Bill Eigel courts conservative voters

Eigel, a Weldon Springs Republican, announced in September that he was exploring a bid for governor. Since then, he’s been traveling across the state to talk with potential Republican primary voters.

Eigel’s six years in the General Assembly have been largely defined by his leadership role in the state Senate’s Conservative Caucus, a hard-right faction of senators that frequently sparred with the more moderate GOP leadership over legislation the group felt wasn’t conservative enough. The group formally disbanded earlier this year.

Eigel is expected to craft his campaign around the same hard-right issues that have characterized much of his time in office. Last week, Eigel called on Chesterfield Mayor Bob Nation to ensure that an entertainment venue did not allow underage people to attend an upcoming drag show. The Chesterfield venue later updated its website to say the event was for ages 18 and up because of “mature content.”

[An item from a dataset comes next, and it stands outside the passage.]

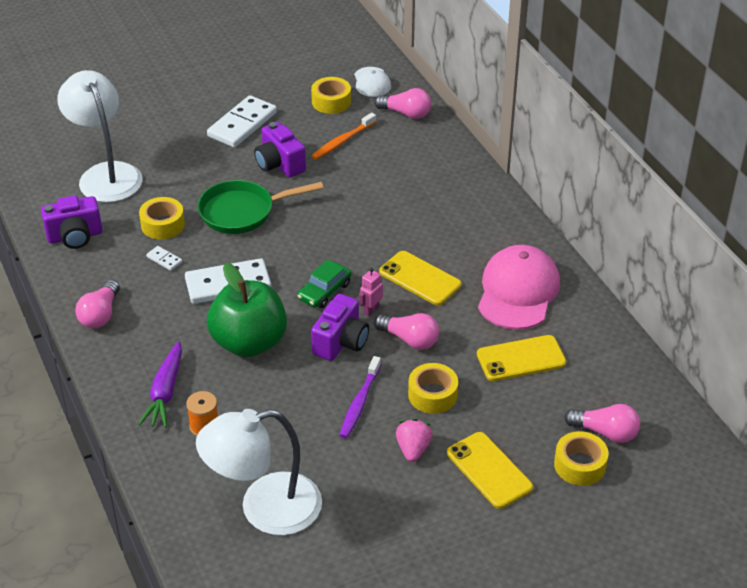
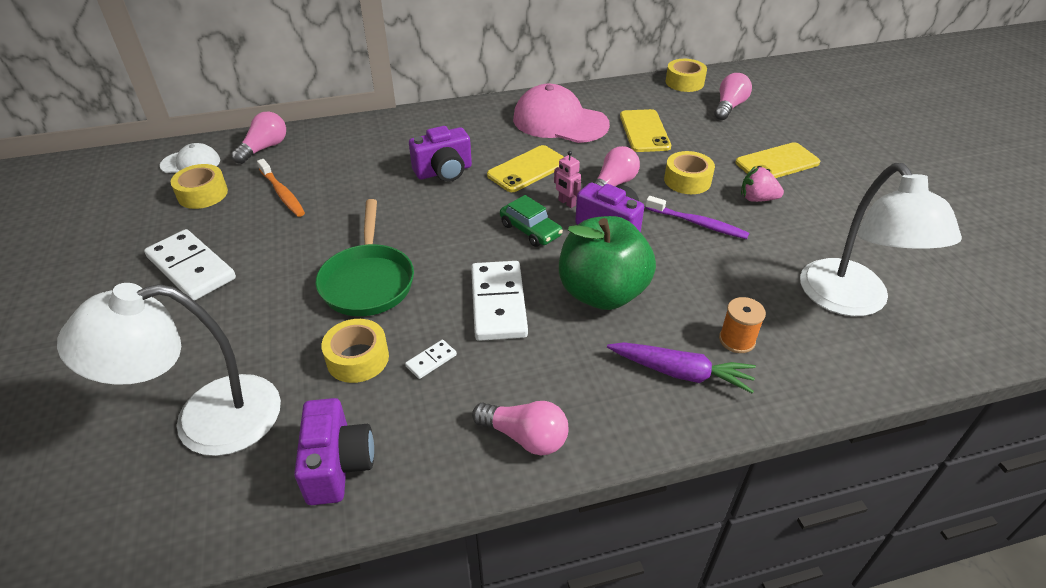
camera: 80 degrees left, 0 degrees up
purple camera [254,122,306,178] -> purple camera moved to [409,126,472,182]
yellow tape [554,431,609,486] -> yellow tape moved to [665,59,707,92]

“Eigel probably has the clearest sort of constituency,” said Squire, the political science professor. “He seems to me to be the candidate who probably is going to appeal to the most conservative members of the Republican Party.”

In an interview, Eigel said the message of his potential campaign for governor would be similar to what he’s proposed as a state legislator. He said he plans to continue traveling the state for the next six to eight months. His main priority is to eliminate the state’s personal property tax.

“This is a tax that punishes working and middle income class households just for the crime of having a car,” he said.

Eigel also attacked his potential opponents for their political resumes, arguing that some of their records weren’t conservative enough.

“We’re not going to solve the frustration and disappointment that I’m hearing about in Republican circles by asking for more of the same,” he said.

The first major public event in the still-emerging race for governor may come in February, when the Missouri Republican Party holds its statewide Lincoln Days gathering. The annual event, which will be held in Springfield, will mark an early opportunity for candidates to preview their campaigns and build relationships with the party’s grassroots.

“They’ve got to work really hard,” Evans said. “On top of their legislative duties, it’s a full time job to be campaigning up until the primary date.”